Task item:
Copy the items from their first line up to and including the line with "Кабель для связи и передачи данных (медь)", substituting "комбинированный" for "гибридный" and leaving everything else unchanged.

Given records:
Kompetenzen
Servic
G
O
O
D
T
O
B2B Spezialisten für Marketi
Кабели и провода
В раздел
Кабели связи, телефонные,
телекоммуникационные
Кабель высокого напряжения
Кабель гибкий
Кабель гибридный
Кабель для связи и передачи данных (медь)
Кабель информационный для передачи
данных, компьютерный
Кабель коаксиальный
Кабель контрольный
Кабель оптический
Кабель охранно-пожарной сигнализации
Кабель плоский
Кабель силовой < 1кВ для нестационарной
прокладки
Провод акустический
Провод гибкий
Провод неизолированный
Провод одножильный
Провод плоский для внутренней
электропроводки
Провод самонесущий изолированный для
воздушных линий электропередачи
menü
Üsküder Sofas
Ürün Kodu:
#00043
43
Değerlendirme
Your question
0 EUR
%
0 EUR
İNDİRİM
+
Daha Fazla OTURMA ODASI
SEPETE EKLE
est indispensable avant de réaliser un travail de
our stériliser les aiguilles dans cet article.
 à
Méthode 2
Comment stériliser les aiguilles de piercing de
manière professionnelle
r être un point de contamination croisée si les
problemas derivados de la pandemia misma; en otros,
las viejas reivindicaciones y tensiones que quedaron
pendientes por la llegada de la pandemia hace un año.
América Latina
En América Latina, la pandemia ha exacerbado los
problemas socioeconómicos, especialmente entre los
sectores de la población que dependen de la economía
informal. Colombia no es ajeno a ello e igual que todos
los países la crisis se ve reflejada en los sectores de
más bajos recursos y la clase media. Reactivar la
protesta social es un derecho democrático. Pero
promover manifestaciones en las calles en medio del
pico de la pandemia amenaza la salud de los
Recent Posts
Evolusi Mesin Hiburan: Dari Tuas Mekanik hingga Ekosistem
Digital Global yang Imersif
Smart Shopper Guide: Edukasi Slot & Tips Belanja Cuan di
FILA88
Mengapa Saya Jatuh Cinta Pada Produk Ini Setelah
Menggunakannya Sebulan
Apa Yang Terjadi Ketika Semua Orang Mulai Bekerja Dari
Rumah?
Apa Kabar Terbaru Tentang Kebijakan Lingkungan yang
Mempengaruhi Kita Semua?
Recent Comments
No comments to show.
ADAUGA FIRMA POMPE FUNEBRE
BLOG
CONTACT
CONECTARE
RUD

Your solution:
Kompetenzen
Servic
G
O
O
D
T
O
B2B Spezialisten für Marketi
Кабели и провода
В раздел
Кабели связи, телефонные,
телекоммуникационные
Кабель высокого напряжения
Кабель гибкий
Кабель комбинированный
Кабель для связи и передачи данных (медь)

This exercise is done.